The median age of TV viewers is somewhere in the mid-40s now, and the median age of TV news viewers is over 60, so the CBC (and other networks) are increasingly irrelevant to most people.
The reason for this is that the web already offers better, more relevant content than TV ever did. You are suggesting a solution for a problem that does not exist.
As for broadband access, we are one of the world's most urban societies (despite our image), and anyone in a city can get affordable broadband. Even outside the city, 95% of the population can get broadband access in remote areas with a cell phone, and cells are where things are trending as sources for information.

Gary:

Even with all its faults, CBC Radio at least is still a 1000% better than the crap on commercial radio-I'm talkin' to you Corus!

ebt:

Perhaps we should agree that the CBC's Northern Service should stay in place, and the rest of it should be ditched. If the rest must be kept, perhaps we can agree that a service meant for the 10% or so of the population that lives in remote areas should not be provided entirely out of downtown Toronto.

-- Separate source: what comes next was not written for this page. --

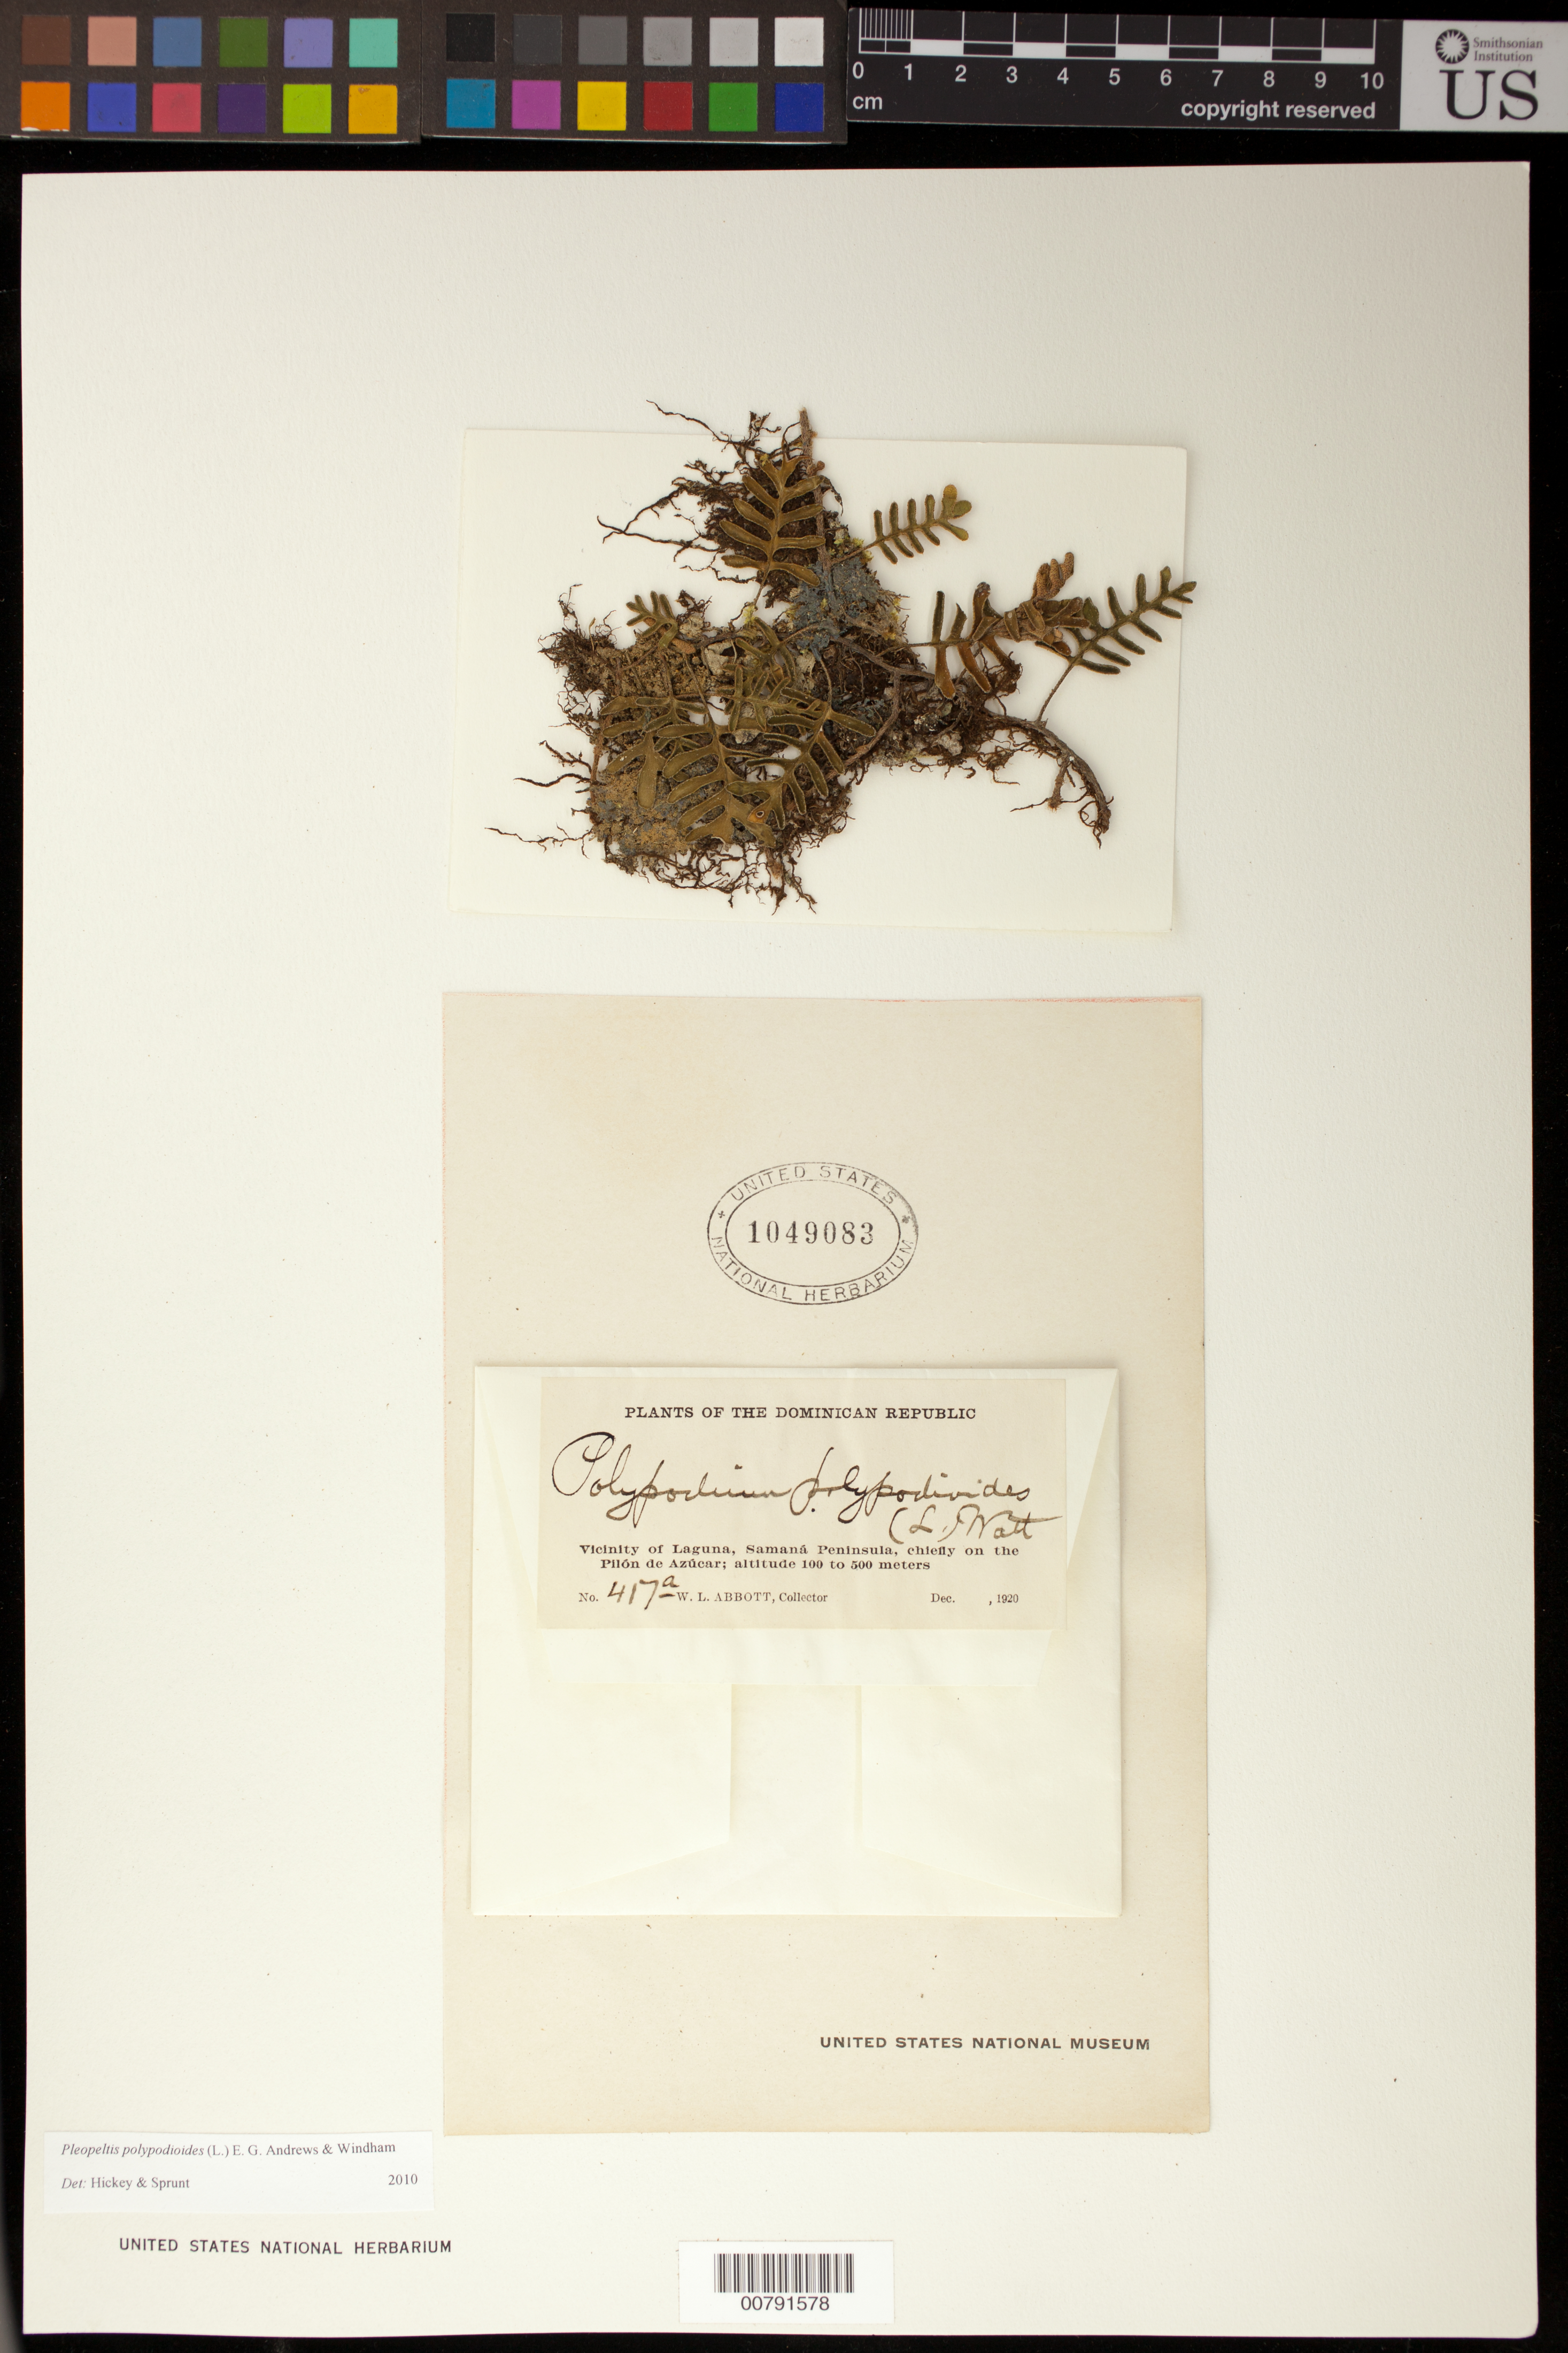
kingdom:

Both sensible ideas. We must also consider the role satellite radio plays, and will play, in serving remote areas. One of the more lucid letters I got that inspired me to add this footnote came from a gentleman in a VERY distant area who was worried about losing his terrestrial CBC radio service, but admitted to already having a satellite receiver. Which was a bit of a WTF.

CBC programming is already carried on both Canadian and U.S. (!) satellite networks; Radio 1 and Radio 3 are on both, for now, but Radio 2 is carried by neither (not even by Sirius Canada, which is part-owned by the Corp). The crushingly ironic reason: its playlist doesn't meet satellite-specific CanCon requirements(!!!!).